- **Text under study**
################
Yes, I am. Thanks a lot for this effort!
> Ox 1.10 has 6 parsers generated by bison 3.8.2, using the glr2.cc skeleton.
>
> For portability testing, I run the regression tests on each operating systems
> using each C++ compiler listed below.
This is great!
> The Solaris Studio errors noted below are due to a defect in support for the
> C++ 2011: a noexcept operator within a noexcept specifier for an overloaded
> version of std::swap in several header files is the source of the error
> messages above. The exact same signature is found in the equivalent GNU &
> LLVM header files. As an experiment (on Solaris 11.4), I edited the
> offending signature in the header files to bypass the problem, which allowed
> Ox to compile. Ox then failed to link due to several versions of the C++
> std::ostream '<<' operator missing from the C++ library.
Is this a problem? I'd rather avoid having to work around portability issues
of C++11 :(
I know by experience how much effort portability requires.
################
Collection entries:

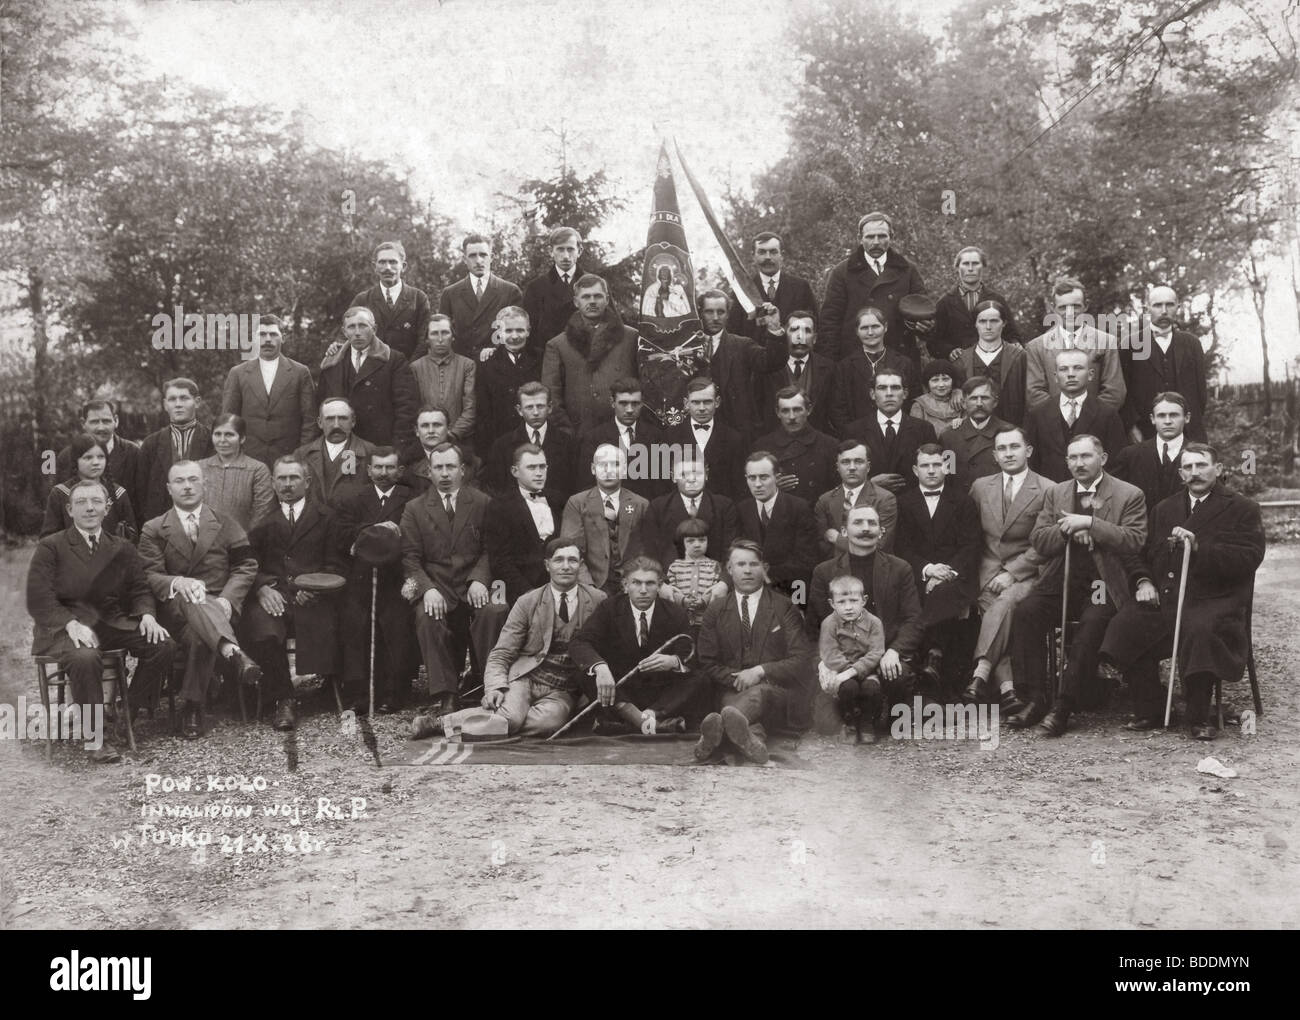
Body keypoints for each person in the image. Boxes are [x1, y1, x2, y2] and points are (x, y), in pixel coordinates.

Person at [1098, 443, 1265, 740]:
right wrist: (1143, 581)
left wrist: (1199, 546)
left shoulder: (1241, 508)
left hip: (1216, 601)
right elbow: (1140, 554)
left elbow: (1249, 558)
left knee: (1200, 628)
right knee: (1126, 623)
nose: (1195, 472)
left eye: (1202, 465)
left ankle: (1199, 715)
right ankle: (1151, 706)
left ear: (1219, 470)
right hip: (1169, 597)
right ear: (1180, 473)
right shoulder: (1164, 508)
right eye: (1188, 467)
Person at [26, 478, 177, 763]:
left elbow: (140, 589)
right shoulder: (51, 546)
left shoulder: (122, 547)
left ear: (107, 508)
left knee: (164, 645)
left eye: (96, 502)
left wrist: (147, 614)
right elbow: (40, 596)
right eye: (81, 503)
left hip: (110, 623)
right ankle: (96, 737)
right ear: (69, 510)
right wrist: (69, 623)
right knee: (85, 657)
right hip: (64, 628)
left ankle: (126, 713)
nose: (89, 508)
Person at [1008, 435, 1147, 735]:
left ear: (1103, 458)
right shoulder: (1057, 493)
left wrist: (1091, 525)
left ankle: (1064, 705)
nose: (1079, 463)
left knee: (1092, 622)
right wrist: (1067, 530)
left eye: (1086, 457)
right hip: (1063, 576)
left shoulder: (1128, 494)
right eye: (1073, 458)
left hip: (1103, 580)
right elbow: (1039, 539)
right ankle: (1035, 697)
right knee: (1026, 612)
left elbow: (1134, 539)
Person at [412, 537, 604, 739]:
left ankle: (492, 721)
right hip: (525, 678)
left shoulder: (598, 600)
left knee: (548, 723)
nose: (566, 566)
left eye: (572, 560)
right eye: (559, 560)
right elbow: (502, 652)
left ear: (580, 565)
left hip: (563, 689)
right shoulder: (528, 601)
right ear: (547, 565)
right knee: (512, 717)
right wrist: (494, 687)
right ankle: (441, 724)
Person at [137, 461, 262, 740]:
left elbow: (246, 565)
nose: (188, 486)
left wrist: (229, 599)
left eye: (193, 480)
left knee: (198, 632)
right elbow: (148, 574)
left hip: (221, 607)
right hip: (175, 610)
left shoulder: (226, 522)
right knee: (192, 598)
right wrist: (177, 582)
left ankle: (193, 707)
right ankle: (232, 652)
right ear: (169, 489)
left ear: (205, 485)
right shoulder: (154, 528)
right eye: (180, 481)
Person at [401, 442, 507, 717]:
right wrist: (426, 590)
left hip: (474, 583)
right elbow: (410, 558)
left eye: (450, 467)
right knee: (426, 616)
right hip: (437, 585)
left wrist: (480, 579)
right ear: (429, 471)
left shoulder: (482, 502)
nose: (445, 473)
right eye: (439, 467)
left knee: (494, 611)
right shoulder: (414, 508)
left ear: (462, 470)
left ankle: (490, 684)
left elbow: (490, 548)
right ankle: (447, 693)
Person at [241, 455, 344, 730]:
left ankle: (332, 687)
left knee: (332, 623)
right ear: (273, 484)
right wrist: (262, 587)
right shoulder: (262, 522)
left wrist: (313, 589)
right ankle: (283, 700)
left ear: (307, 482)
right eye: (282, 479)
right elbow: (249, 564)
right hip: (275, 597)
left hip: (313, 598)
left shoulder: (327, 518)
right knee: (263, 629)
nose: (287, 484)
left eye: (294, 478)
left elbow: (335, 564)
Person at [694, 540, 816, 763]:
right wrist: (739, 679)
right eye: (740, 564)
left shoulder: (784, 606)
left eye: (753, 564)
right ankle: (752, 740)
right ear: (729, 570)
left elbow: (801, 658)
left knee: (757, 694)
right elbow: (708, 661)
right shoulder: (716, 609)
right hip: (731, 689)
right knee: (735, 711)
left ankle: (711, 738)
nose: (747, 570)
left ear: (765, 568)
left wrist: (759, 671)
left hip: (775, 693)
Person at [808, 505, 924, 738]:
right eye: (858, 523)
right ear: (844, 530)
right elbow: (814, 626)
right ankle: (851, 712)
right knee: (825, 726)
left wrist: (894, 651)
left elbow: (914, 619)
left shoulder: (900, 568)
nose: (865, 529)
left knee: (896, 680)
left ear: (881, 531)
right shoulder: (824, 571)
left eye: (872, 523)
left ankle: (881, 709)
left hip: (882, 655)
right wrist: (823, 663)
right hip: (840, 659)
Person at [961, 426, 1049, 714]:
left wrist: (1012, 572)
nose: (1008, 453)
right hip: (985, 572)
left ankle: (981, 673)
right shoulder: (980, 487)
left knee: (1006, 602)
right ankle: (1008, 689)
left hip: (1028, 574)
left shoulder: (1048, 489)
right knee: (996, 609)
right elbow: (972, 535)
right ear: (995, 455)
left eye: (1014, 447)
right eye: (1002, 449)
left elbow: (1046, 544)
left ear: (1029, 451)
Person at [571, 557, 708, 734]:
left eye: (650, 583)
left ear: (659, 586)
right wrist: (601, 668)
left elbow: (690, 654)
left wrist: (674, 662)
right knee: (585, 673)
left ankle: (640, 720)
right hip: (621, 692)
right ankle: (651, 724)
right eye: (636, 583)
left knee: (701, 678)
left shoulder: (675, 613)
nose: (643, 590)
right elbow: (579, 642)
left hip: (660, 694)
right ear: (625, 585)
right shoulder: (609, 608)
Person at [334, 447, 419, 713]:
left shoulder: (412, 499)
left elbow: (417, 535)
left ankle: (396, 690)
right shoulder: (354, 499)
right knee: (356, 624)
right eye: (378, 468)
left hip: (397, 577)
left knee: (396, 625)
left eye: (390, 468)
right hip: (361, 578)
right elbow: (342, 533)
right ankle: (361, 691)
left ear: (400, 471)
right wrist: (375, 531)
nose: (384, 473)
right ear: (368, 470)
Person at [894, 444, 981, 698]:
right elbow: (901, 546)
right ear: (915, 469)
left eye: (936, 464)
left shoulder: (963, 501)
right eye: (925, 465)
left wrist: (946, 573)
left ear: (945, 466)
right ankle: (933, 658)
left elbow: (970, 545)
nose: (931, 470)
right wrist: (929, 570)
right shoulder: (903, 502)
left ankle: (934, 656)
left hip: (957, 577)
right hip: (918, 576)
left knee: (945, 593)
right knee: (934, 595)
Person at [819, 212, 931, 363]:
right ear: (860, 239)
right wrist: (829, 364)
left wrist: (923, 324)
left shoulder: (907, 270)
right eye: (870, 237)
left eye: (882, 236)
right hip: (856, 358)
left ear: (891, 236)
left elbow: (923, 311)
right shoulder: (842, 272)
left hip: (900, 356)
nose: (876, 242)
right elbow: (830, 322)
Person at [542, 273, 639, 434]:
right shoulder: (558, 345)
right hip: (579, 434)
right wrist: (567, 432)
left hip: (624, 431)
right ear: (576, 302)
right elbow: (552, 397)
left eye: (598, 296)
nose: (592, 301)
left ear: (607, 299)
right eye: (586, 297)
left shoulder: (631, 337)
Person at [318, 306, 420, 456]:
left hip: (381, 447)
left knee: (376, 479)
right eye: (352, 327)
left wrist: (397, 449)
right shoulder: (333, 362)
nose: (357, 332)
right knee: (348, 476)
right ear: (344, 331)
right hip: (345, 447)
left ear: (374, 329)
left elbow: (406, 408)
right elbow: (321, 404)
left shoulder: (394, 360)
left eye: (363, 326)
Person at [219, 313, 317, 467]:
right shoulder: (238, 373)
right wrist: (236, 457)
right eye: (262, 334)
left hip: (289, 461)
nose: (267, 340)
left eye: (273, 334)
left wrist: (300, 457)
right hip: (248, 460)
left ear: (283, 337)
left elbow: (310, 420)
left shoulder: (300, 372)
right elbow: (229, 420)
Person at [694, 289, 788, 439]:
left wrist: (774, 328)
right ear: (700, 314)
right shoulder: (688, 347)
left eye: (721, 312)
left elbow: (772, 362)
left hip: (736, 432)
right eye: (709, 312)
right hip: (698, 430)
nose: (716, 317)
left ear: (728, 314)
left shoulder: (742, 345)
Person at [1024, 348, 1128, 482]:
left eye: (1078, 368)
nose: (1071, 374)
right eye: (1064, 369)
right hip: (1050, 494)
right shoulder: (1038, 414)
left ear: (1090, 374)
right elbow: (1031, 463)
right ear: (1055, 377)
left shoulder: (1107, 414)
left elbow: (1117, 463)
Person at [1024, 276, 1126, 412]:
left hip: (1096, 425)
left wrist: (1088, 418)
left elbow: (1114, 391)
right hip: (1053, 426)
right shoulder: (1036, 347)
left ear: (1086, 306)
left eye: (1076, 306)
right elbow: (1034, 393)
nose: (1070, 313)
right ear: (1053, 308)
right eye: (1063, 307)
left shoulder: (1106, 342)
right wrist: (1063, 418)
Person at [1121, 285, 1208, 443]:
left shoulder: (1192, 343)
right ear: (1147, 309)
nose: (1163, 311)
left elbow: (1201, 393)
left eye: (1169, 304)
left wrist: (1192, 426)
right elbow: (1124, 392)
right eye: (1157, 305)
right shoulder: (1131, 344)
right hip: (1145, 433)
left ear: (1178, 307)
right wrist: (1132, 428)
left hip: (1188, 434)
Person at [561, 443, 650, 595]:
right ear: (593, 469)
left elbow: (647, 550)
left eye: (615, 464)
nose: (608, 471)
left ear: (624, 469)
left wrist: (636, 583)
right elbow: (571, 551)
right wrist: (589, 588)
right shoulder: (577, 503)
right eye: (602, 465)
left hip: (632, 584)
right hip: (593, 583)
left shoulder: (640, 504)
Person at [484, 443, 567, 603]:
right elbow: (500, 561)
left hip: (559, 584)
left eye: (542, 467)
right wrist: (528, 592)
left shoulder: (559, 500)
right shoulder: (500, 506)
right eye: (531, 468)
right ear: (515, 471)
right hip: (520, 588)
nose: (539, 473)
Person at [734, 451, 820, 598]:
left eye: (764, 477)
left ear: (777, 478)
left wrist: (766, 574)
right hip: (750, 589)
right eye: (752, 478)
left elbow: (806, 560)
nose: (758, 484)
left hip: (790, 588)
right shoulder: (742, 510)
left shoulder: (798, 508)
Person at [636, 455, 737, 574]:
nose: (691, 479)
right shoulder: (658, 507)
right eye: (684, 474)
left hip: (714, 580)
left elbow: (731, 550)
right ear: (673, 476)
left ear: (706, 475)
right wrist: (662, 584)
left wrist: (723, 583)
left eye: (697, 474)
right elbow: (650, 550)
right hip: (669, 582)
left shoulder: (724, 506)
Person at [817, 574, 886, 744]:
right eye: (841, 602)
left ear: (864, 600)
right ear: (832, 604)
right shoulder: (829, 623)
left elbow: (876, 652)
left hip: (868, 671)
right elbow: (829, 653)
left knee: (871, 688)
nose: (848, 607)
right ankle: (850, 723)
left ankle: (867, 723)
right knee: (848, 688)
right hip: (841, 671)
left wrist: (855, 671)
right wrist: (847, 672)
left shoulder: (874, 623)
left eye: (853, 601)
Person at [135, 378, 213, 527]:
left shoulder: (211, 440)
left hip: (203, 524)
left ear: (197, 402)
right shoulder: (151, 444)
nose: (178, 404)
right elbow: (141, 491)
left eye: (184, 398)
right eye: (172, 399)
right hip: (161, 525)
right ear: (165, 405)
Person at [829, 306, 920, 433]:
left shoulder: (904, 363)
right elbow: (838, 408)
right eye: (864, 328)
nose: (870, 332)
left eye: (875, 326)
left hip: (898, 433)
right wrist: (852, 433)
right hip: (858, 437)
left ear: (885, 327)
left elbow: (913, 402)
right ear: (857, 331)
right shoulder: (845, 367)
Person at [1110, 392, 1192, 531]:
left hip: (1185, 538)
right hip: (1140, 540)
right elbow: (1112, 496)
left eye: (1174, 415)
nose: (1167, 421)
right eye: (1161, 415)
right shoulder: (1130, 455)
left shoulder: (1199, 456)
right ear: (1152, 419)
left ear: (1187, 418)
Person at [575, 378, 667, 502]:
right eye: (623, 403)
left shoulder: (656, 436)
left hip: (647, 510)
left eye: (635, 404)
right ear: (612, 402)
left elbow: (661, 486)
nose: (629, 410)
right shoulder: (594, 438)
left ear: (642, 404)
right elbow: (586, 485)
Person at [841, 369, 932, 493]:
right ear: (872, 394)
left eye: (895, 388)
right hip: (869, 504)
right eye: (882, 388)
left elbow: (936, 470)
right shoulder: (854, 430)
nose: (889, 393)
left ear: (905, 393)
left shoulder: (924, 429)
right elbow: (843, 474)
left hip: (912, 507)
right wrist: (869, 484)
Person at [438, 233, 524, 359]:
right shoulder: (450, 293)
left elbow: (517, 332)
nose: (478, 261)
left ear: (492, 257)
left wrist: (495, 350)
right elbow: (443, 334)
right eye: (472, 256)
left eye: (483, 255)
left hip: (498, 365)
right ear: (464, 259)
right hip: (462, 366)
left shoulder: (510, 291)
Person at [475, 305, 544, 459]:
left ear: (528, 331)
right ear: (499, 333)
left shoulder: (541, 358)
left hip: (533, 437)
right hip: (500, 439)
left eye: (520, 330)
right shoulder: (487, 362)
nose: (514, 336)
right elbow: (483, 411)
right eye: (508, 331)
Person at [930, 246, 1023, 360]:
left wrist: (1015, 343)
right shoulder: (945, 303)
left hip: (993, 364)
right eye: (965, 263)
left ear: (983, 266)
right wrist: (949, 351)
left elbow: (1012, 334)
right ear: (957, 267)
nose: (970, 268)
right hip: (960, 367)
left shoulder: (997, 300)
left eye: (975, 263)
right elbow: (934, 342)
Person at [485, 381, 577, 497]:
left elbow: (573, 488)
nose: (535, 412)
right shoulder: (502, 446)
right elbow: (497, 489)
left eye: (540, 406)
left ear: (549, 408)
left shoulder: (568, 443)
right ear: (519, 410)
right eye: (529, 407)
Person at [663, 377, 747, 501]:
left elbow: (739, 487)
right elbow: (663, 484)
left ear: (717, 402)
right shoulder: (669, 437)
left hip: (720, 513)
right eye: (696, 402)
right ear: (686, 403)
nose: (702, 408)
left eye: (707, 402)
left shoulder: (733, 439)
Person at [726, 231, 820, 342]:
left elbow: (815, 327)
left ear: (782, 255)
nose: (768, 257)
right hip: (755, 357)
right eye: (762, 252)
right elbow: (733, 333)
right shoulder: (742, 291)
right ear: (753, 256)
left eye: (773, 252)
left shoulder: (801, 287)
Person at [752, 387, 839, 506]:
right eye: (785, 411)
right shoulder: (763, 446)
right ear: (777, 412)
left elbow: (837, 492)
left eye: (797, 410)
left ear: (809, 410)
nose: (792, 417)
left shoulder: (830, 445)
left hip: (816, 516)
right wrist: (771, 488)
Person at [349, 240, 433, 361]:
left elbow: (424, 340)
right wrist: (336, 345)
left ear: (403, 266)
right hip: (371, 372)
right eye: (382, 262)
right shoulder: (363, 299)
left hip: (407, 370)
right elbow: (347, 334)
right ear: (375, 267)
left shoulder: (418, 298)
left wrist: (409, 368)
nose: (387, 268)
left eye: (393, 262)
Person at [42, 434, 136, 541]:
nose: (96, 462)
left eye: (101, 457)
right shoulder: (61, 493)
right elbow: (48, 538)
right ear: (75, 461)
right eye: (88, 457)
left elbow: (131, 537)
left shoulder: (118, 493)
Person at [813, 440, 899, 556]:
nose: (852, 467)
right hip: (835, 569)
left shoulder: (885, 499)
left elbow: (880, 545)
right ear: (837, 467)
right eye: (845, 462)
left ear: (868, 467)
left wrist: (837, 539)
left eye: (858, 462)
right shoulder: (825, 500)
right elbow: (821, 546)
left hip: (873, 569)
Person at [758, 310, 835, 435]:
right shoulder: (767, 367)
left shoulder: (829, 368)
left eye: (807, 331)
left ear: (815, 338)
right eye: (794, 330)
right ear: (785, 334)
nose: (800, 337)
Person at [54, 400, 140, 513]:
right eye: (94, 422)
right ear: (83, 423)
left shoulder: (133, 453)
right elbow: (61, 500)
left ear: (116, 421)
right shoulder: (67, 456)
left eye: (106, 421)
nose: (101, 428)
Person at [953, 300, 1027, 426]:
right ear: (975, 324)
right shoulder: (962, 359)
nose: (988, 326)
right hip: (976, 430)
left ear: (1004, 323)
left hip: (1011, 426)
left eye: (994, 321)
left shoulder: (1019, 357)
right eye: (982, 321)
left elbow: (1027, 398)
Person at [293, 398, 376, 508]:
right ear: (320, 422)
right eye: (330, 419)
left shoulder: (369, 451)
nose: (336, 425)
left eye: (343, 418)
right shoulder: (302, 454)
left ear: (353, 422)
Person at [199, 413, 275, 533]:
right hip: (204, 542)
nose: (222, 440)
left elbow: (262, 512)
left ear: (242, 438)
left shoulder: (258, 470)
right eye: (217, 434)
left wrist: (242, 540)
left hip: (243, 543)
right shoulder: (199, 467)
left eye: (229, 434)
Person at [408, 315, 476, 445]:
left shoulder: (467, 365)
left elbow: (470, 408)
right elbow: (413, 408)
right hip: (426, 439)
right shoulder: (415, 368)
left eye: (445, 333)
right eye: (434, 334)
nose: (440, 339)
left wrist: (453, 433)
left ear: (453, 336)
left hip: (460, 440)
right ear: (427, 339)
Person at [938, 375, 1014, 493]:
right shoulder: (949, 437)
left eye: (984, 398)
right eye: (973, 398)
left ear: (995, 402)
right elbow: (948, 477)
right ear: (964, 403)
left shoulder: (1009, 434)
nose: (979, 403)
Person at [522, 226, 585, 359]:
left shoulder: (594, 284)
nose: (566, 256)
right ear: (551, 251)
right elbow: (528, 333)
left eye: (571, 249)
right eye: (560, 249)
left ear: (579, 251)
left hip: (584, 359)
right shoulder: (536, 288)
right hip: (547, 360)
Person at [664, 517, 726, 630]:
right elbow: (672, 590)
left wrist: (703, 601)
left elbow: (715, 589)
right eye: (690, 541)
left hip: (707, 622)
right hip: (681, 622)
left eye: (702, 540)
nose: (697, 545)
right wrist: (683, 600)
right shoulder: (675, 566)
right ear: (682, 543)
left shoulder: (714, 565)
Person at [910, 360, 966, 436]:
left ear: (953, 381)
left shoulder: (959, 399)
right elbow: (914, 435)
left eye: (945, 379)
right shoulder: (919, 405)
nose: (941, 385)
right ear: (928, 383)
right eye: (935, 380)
################
- **Task**
Reproduce word for word everything in the text on Ox portability testing from "Yes, I am. Thanks" down to "compiler listed below.".

- **Task solution**
Yes, I am. Thanks a lot for this effort!
> Ox 1.10 has 6 parsers generated by bison 3.8.2, using the glr2.cc skeleton.
>
> For portability testing, I run the regression tests on each operating systems
> using each C++ compiler listed below.